[Page images and extracted text]
<<<<

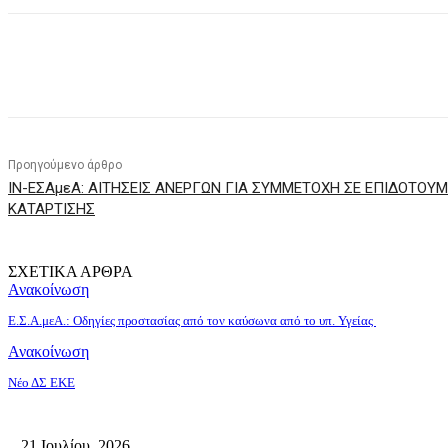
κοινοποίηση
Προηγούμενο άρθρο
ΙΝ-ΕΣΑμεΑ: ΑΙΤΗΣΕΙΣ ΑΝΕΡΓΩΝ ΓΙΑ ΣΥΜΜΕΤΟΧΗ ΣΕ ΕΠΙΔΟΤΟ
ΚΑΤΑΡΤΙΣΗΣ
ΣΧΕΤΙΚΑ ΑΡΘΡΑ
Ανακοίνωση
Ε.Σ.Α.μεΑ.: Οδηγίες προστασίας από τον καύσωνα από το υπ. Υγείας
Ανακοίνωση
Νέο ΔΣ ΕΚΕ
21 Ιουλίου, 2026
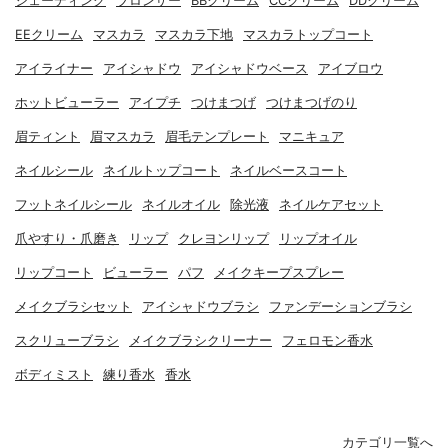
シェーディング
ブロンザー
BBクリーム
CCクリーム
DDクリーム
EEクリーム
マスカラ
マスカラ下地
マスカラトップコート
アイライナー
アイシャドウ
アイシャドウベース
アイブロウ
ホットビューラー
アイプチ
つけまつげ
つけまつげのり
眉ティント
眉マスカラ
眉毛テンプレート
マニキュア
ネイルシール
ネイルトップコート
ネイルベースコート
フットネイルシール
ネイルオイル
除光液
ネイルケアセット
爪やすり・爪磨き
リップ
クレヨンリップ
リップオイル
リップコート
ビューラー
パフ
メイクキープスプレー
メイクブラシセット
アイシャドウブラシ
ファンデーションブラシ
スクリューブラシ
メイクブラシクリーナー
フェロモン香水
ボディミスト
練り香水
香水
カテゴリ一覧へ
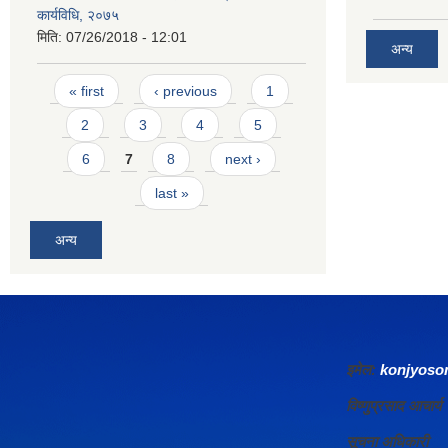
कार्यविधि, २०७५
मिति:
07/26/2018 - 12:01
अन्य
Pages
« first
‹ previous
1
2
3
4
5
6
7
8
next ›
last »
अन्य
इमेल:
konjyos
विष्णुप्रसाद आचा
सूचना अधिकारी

>>>>
<<<<

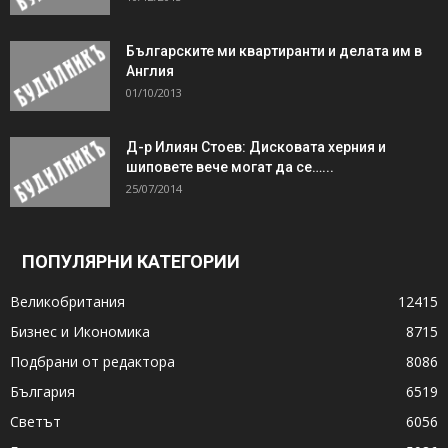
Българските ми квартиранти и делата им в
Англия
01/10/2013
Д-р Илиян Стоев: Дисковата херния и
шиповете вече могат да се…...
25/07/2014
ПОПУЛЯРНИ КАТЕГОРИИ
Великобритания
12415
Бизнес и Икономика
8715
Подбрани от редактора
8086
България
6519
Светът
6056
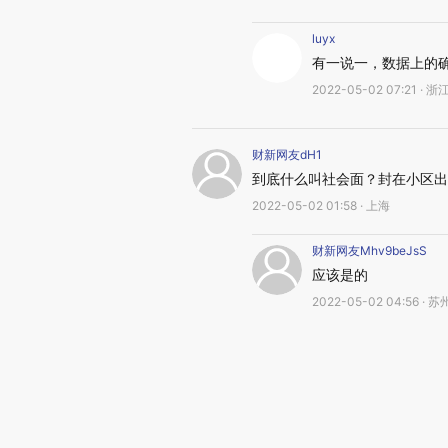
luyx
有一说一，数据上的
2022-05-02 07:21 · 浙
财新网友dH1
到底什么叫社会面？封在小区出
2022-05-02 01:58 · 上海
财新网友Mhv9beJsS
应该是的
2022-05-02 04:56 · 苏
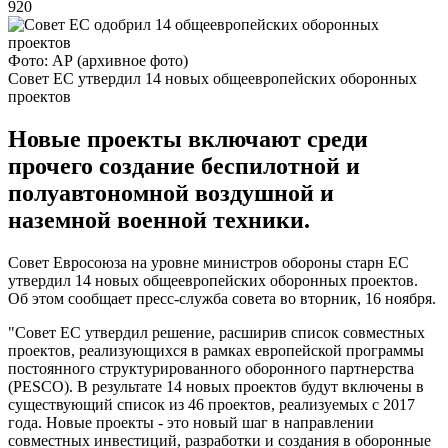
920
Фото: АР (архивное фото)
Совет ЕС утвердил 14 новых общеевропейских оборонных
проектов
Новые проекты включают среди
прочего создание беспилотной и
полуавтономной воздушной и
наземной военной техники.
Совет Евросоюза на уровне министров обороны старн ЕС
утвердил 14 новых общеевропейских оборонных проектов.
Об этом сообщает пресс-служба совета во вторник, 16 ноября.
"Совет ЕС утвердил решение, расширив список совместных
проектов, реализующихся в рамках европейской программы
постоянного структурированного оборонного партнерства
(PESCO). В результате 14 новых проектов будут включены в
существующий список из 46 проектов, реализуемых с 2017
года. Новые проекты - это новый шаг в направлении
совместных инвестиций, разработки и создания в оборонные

>>>>

## Aim of the task
Repeat everything from the line containing "कार्यविधि, २०७५" down to the line containing "सूचना अधिकारी", including both of those lines.

## Completed exercise
कार्यविधि, २०७५
मिति:
07/26/2018 - 12:01
अन्य
Pages
« first
‹ previous
1
2
3
4
5
6
7
8
next ›
last »
अन्य
इमेल:
konjyos
विष्णुप्रसाद आचा
सूचना अधिकारी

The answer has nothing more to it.